Rudy Caya

La force tranquille de Rudy Caya

On aurait pu lui dire « Salut, salaud » au moins deux fois. Mais Rudy Caya a cette force qui en fait un véritable immortel.

La voix et le visage de Vilain Pingouin se porte très bien et il compte bien se taper quelques scènes au cours des prochains mois.

« J’ai une patte un peu raide et un bras qui lève moins haut, mais ça se passe bien. Je reste le même gars avec la même passion et la même attitude », a lancé Rudy en entrevue au Droit.

À la suite de son deuxième AVC survenu en novembre 2017, Rudy Caya a eu le côté droit paralysé. Il a dû s’astreindre à un long processus de réhabilitation.

« Je n’ai pas peur de la mort, mais ce qui me fait peur, c’est de ne pas être là si mes enfants ont besoin de moi, avait-il confié au Journal de Montréal lors de sa convalescence. Ça, je ne peux pas l’accepter. Il faut que je sois là pour mes enfants tant que je le peux. »

Un horaire chargé

Nul doute que le chanteur en a encore sous le coude. D’ailleurs, outre sa collaboration avec Les Moindres (voir autre texte), il a plusieurs spectacles à l’agenda avec son « Frère d’armes » Jean-François Dubé (Noir Silence). Aussi, on le verra sur plusieurs scènes de festivals au Québec avec Vilain Pingouin. Le groupe mythique sera accompagné par deux autres formations québécoises qui a connu énormément de succès soit Noir Silence et les Frères à Ch’val.

« On va traîner notre musique dans six ou sept festivals cet été, confie Rudy Caya. Je ne peux pas te donner les dates et les endroits pour l’instant, je peux te dire qu’on va avoir ben du fun ».

Il est clair que la musique occupe encore toute la place dans la vie de Caya.

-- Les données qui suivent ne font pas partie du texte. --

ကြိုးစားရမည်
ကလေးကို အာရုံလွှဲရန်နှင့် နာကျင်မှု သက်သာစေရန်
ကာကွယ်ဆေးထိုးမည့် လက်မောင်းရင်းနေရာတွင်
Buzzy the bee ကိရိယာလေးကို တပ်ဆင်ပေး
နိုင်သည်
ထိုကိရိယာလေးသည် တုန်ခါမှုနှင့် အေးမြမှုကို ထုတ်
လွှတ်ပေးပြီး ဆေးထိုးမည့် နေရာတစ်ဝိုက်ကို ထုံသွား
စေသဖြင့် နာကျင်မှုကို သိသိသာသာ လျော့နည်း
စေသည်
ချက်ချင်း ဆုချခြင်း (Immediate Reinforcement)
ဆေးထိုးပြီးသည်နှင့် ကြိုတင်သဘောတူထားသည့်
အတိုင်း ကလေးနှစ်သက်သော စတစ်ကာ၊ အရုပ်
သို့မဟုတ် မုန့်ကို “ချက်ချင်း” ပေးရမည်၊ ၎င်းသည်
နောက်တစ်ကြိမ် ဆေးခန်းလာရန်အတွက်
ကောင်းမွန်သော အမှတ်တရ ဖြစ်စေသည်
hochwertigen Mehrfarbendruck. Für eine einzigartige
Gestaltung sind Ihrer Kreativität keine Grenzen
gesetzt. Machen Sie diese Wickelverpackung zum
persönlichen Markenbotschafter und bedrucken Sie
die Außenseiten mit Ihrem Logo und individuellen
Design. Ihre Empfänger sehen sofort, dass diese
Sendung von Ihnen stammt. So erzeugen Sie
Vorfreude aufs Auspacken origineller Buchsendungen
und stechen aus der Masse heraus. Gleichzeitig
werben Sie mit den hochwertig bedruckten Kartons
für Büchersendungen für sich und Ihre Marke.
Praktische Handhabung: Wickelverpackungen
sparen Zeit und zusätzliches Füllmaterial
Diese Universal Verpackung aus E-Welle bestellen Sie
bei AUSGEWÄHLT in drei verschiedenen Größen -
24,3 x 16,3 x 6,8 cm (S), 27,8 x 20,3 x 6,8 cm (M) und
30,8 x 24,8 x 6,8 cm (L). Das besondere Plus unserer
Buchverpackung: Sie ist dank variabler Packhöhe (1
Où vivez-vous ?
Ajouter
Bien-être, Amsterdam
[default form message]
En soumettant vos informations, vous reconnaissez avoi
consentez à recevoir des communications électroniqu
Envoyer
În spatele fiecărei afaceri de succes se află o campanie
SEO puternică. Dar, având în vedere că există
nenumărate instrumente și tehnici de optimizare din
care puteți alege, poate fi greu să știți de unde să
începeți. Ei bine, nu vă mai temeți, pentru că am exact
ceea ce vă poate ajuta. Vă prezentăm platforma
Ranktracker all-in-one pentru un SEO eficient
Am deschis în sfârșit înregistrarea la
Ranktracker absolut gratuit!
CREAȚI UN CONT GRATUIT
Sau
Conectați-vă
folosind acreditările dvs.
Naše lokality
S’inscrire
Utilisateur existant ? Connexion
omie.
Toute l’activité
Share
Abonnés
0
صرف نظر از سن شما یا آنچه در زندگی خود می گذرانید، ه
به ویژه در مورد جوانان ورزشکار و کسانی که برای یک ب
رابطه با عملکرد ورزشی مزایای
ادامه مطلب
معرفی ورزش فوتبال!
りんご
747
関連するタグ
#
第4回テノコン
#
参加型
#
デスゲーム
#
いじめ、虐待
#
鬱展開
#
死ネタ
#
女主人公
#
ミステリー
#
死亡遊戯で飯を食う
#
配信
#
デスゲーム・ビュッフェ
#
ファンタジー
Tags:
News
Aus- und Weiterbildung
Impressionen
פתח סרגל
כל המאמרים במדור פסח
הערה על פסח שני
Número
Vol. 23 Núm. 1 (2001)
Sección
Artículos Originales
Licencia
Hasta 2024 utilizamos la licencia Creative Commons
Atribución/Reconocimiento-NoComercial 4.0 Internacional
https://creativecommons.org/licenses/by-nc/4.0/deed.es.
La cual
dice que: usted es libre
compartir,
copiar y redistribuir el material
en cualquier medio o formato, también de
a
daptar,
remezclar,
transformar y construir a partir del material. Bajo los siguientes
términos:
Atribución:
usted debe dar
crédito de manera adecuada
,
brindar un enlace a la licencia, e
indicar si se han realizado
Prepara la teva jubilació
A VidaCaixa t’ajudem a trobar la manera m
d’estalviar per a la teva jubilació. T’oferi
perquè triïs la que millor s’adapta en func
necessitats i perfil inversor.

La passion du musicien ne s’estompe pas.

« J’aime bien revisiter mes chansons et laisser d’autres musiciens s’amuser avec nos mélodies, dit-il en faisant référence à sa collaboration avec Les Moindres. J’aime aussi toutes ces collaborations. L’important pour moi est que ce ne soit pas simplement de reprendre les tounes des Pingouins. Il faut que ça soit différent, que l’on aille dans d’autres directions ».

De ses collaborations avec des groupes comme Bodh’aktan, The Sainte Catherines et Les Moindres, il y a un fil conducteur.

« Tous ces musiciens font de la musique pour les mêmes raisons que moi, explique-t-il. Pour la passion et le bonheur de mettre des sourires dans le visage des gens ».

« Je veux jouer avec du monde que j’aime, que j’apprécie. Avec des artistes que j’écoute chez moi ou dans ma voiture, ajoute-t-il. Et plus important encore, la plupart des gars avec qui j’ai collaboré sont devenus des amis. »

Et bien voilà. Malgré ses deux AVC et les nombreux écueils dont il a fait face, rien ni personne ne semble changer le bonhomme : un grand cœur, un immense talent et une belle force tranquille.